Items listed in a dataset
++++
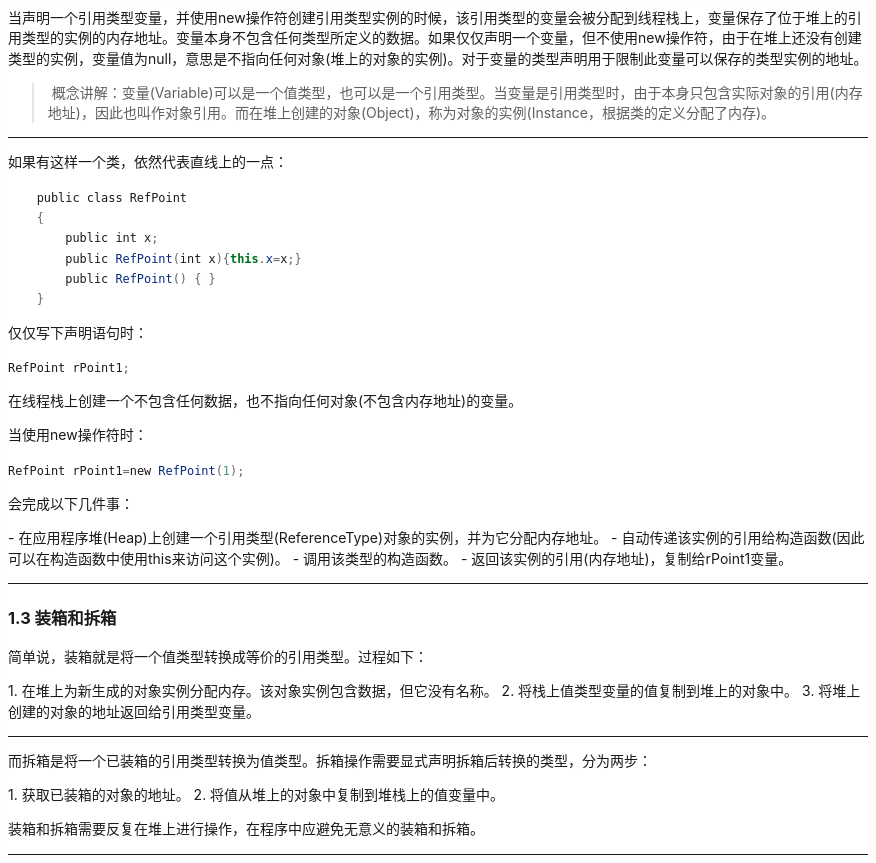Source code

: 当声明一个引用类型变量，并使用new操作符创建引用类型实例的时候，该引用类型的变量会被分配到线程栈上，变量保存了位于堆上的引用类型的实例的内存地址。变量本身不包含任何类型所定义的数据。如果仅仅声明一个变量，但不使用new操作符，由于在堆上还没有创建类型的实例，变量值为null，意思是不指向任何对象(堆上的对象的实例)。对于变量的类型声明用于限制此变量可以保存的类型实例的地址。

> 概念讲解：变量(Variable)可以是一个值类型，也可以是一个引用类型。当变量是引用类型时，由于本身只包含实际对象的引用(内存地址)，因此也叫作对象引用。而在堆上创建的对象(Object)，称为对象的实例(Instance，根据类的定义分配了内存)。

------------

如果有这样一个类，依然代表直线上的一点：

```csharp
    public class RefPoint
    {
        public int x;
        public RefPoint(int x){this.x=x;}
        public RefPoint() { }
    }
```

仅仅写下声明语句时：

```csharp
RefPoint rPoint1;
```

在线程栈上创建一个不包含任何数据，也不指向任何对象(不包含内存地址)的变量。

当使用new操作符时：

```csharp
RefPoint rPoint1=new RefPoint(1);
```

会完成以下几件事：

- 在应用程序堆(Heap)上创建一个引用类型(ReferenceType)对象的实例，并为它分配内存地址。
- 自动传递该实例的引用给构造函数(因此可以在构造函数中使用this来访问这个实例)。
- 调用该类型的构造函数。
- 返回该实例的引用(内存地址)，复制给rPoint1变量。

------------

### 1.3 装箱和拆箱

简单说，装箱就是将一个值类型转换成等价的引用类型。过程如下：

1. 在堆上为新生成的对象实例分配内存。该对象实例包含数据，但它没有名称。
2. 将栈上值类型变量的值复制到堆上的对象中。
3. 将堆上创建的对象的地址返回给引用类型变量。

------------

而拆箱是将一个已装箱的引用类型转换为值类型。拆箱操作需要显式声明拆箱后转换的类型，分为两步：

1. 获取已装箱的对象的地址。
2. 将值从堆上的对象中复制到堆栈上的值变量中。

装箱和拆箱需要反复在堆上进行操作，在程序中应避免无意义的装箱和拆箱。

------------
++++
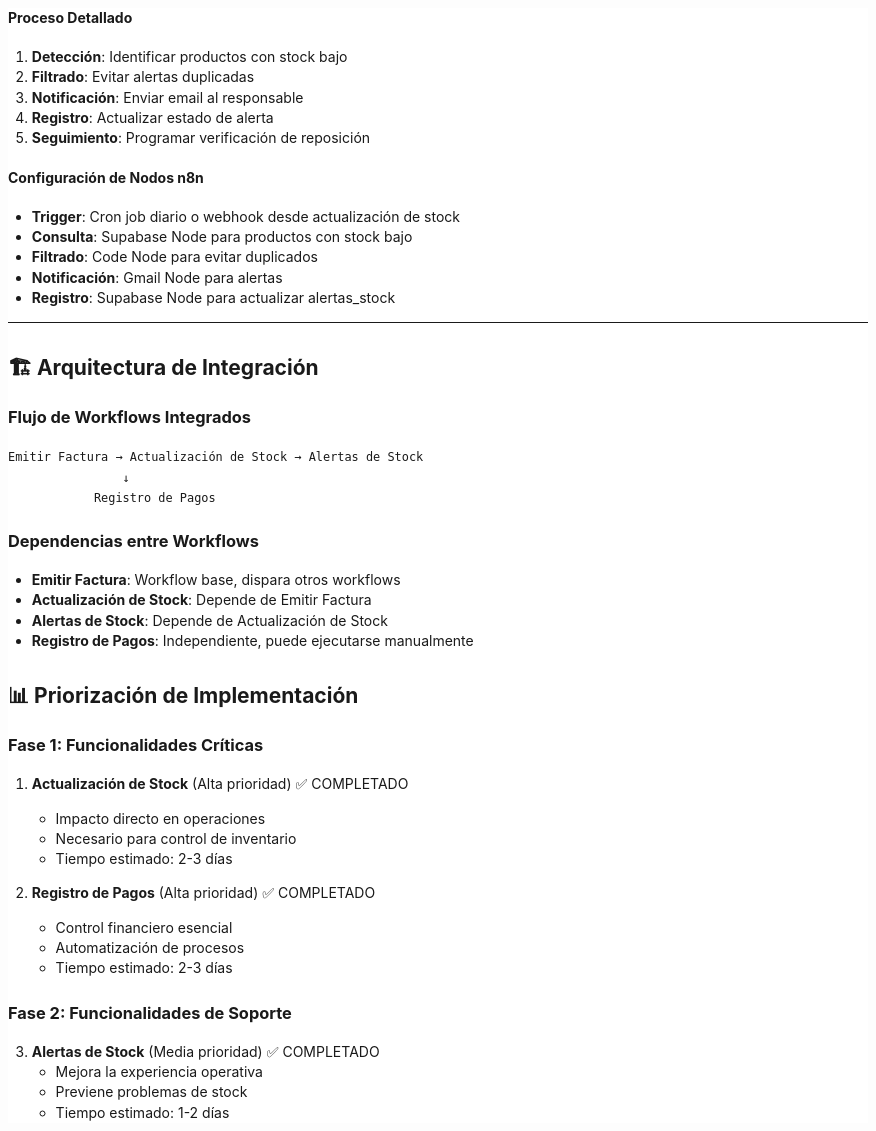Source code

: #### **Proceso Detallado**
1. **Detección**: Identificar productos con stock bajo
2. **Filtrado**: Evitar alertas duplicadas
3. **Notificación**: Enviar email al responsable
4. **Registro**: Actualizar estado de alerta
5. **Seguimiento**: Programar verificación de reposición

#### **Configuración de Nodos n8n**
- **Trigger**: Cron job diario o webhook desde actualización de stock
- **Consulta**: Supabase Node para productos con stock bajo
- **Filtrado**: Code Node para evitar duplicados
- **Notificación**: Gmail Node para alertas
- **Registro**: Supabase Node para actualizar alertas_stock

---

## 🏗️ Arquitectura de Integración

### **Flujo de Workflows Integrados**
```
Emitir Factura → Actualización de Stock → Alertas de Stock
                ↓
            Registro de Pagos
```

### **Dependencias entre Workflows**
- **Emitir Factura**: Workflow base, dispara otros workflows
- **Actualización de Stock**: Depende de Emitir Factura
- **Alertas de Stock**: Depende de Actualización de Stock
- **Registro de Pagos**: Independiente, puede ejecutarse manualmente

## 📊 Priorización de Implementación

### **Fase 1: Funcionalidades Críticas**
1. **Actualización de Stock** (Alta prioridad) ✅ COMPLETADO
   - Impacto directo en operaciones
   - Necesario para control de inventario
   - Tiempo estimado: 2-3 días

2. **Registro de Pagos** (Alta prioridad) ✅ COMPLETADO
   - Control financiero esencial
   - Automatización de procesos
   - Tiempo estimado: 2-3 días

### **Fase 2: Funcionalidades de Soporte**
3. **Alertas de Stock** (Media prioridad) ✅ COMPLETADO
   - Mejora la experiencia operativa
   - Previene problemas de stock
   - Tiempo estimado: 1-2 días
++++
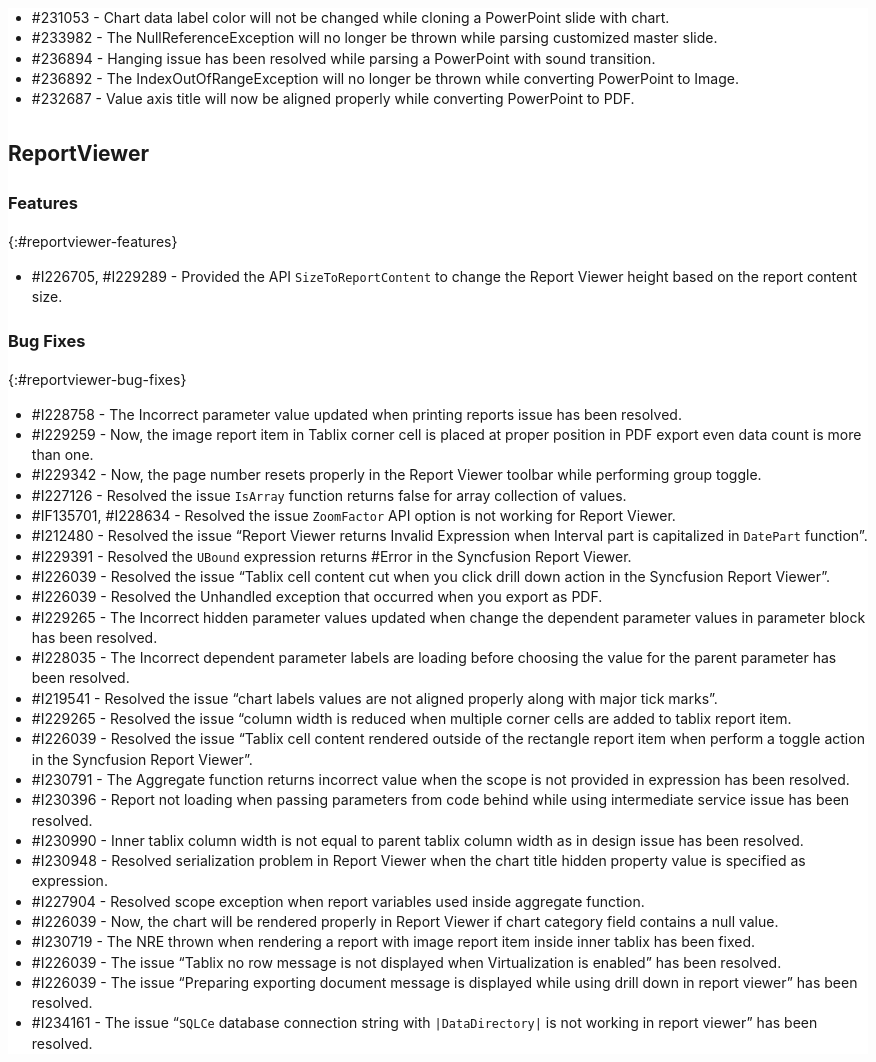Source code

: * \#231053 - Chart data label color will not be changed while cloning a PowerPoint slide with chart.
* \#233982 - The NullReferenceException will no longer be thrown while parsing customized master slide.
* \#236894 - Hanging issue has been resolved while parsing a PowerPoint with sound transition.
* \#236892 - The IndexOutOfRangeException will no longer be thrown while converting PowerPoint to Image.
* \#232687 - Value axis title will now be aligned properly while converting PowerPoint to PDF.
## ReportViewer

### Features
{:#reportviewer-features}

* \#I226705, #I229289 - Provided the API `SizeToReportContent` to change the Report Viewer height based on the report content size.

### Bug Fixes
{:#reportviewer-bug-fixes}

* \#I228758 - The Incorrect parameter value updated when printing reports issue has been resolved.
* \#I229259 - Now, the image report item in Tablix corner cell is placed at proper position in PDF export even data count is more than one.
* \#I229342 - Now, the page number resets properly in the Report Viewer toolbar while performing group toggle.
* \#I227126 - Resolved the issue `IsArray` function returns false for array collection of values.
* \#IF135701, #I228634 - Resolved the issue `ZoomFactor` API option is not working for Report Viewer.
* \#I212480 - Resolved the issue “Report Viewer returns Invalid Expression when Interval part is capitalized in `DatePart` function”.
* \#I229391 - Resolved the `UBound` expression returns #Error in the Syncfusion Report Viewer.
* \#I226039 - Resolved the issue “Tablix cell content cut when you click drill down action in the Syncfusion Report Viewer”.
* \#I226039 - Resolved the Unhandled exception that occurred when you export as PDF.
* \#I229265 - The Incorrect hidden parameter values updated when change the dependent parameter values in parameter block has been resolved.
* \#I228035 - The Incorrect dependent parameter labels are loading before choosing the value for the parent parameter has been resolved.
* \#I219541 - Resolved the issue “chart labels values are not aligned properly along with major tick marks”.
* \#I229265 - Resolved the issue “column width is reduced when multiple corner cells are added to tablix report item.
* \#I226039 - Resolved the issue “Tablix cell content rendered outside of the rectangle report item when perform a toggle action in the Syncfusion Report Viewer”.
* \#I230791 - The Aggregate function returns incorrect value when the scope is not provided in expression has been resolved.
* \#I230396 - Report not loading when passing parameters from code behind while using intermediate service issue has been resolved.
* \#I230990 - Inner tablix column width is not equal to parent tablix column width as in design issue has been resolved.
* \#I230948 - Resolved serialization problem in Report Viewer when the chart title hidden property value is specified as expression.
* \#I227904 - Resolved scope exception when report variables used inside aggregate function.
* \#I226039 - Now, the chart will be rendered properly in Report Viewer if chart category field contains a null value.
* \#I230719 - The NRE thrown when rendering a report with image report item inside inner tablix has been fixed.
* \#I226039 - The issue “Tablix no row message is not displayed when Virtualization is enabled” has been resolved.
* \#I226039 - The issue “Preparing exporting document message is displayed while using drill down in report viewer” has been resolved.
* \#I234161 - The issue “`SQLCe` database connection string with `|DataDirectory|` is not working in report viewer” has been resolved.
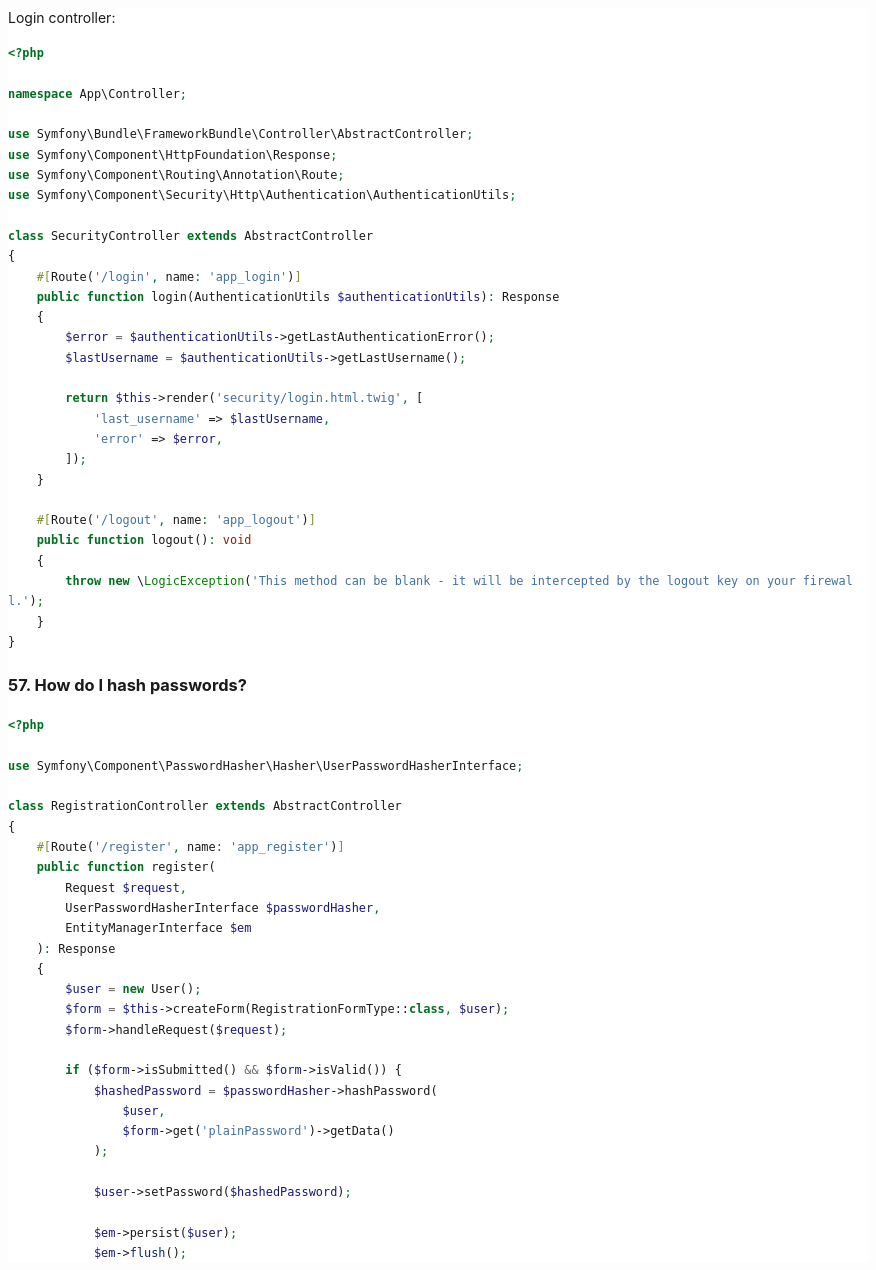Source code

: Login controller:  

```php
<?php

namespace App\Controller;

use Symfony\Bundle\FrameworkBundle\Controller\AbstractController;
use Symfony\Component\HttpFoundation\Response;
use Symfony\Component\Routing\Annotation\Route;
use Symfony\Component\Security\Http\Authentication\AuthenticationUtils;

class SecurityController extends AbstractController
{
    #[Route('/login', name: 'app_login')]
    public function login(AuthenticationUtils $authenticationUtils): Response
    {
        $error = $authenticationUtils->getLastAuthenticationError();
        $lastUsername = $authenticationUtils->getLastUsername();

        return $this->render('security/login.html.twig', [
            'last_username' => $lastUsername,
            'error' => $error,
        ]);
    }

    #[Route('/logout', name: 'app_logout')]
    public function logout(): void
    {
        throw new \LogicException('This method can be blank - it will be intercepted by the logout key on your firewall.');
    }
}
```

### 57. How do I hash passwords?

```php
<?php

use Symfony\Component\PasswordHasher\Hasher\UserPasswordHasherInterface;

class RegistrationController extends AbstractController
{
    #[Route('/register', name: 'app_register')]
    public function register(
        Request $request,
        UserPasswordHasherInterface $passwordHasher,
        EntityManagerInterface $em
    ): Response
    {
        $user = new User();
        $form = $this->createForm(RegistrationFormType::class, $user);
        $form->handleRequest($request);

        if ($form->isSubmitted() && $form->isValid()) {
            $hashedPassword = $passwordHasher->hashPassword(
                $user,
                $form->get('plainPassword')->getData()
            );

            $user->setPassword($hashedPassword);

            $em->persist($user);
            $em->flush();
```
++++
## TASK TO COMPLETE
Your answer should be the exact lines above from the one with "export as PDF." through the one with "block has been resolved.", both included, and nothing besides.

## ANSWER SECTION
* \#I226039 - Resolved the Unhandled exception that occurred when you export as PDF.
* \#I229265 - The Incorrect hidden parameter values updated when change the dependent parameter values in parameter block has been resolved.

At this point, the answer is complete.